• [Exercise objective]
Return the full listing word for word, but drop every picture from it.

• [Provided material]
━━━━━━

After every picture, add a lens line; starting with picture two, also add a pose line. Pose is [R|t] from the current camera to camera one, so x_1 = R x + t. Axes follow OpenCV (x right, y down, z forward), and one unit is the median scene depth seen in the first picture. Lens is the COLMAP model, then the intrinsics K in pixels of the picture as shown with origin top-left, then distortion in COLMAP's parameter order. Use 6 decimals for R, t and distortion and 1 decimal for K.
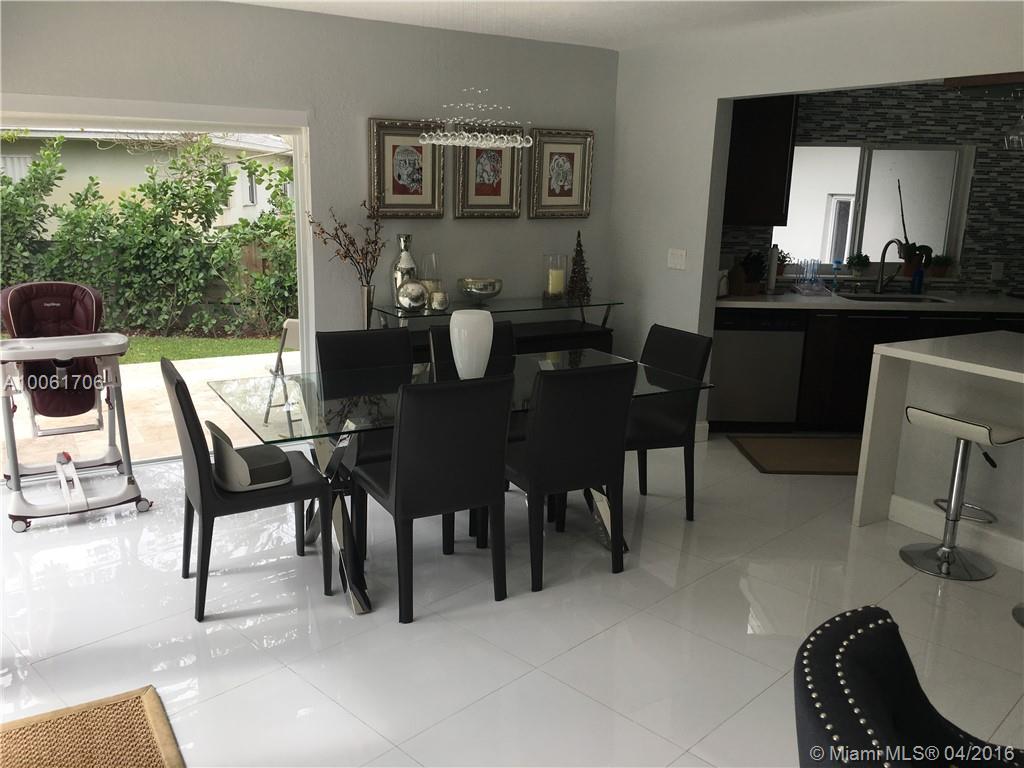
lens RADIAL K [[865.8, 0, 512.0], [0, 865.8, 384.0], [0, 0, 1]] dist [0.091100, -0.124039]
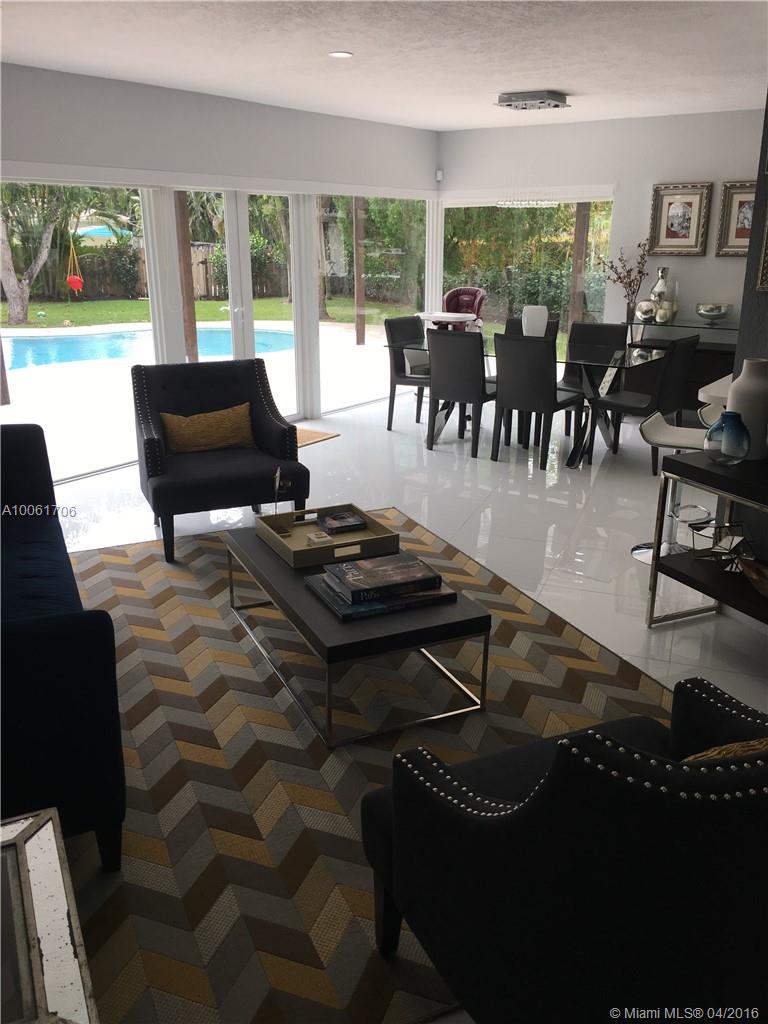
lens RADIAL K [[865.8, 0, 384.0], [0, 865.8, 512.0], [0, 0, 1]] dist [0.091100, -0.124039]
pose [[0.408105, 0.260053, -0.875113, 0.963088], [-0.198787, 0.960884, 0.192838, 0.023230], [0.891030, 0.095263, 0.443837, 0.004460]]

━━━━━━

• [Solution]
After every picture, add a lens line; starting with picture two, also add a pose line. Pose is [R|t] from the current camera to camera one, so x_1 = R x + t. Axes follow OpenCV (x right, y down, z forward), and one unit is the median scene depth seen in the first picture. Lens is the COLMAP model, then the intrinsics K in pixels of the picture as shown with origin top-left, then distortion in COLMAP's parameter order. Use 6 decimals for R, t and distortion and 1 decimal for K.
lens RADIAL K [[865.8, 0, 512.0], [0, 865.8, 384.0], [0, 0, 1]] dist [0.091100, -0.124039]
lens RADIAL K [[865.8, 0, 384.0], [0, 865.8, 512.0], [0, 0, 1]] dist [0.091100, -0.124039]
pose [[0.408105, 0.260053, -0.875113, 0.963088], [-0.198787, 0.960884, 0.192838, 0.023230], [0.891030, 0.095263, 0.443837, 0.004460]]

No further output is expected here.